=== Begin Enclosure ===
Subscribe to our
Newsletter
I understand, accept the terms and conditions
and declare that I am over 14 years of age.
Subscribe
=== End Enclosure ===
=== Begin Enclosure ===
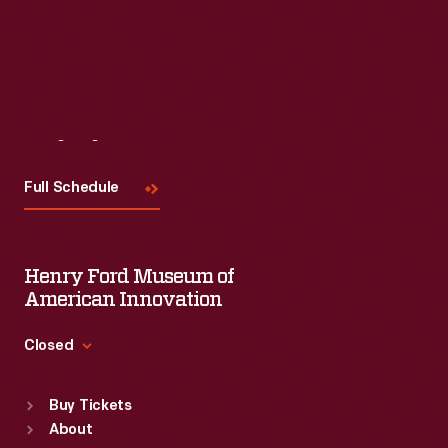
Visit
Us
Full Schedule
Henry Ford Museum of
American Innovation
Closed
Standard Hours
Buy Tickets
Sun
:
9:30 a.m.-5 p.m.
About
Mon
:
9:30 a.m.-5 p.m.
=== End Enclosure ===
=== Begin Enclosure ===
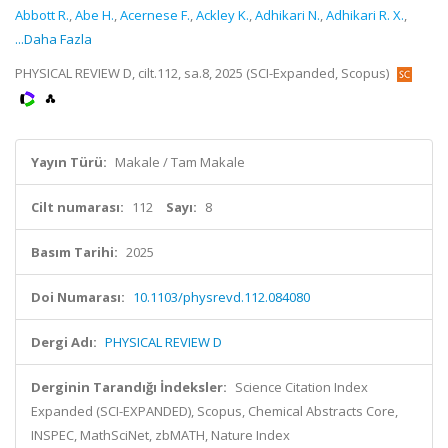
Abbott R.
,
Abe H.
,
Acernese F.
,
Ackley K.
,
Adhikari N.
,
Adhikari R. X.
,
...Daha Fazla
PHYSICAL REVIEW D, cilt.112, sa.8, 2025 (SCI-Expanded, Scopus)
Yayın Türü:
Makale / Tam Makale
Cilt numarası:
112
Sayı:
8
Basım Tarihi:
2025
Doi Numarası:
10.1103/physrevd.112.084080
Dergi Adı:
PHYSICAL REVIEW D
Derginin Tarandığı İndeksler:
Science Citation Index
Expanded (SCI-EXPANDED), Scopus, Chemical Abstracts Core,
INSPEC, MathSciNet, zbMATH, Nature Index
=== End Enclosure ===
WHAT THE TASK REQUIRES:
Count the lines in the records above that contain the string "Expanded". Reply with the number alone.

REPLY:
2